Я говорю «вроде бы», потому что в какие-то моменты внимание отключалось. Вроде бы, перед самым костром за определенную мзду его свалил сперва ножом кто-то из уголовников.
Хромополк, закончив, умолк. Я тоже молчал. На языке вертелся вопрос, кто ему все это сообщил, но сорваться с языка и прозвучать — не вышло. Казалось, ему нелегко было это живописать, что тоже не способствовало полному доверию. Да, страшно, да, дико, если правда. Но расшаркиваться в сочувствии — чур не я.

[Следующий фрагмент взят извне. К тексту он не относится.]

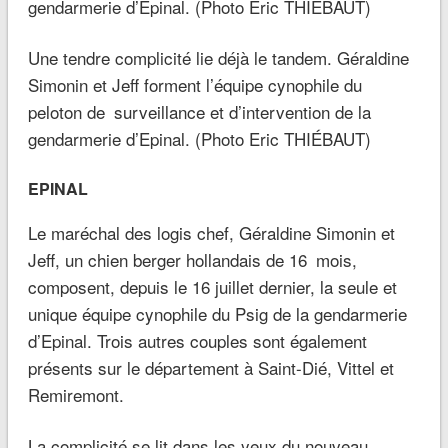
Une tendre complicité lie déjà le tandem. Géraldine
Simonin et Jeff forment l’équipe cynophile du
peloton de surveillance et d’intervention de la
gendarmerie d’Epinal. (Photo Eric THIÉBAUT)
EPINAL
Le maréchal des logis chef, Géraldine Simonin et
Jeff, un chien berger hollandais de 16 mois,
composent, depuis le 16 juillet dernier, la seule et
unique équipe cynophile du Psig de la gendarmerie
d’Epinal. Trois autres couples sont également
présents sur le département à Saint-Dié, Vittel et
Remiremont.
La complicité se lit dans les yeux du nouveau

— У кого ты вычитал о сотрудничестве с ордой? — спросил я твердо и внятно, обрывая тем самым и неловкость молчания, и неловкость темы.
Торчать на ней, казалось негоже, ибо, каким бы хорошим отец ни выглядел в глазах сына, — что, может быть, и похвально, и справедливо, — не мне по нему слезу проливать. Я был, скорее, с этими несчастными религиозниками, сосланными туда и обреченными на смерть просто за верность какому-то фантому веры, чем с ним, испепеленным их окостеневшими руками.
Собаке — собачья смерть?
Нет, и этих слов на сердце не было. Хотя, признаюсь, охота порой быть и злым, и жестоким, как любая другая нормальная тварь из породы людей, а не обретаться вечно за скобками слепого блуда и каждому рыку находить какое-то объективное — с чем его едят? — оправдание.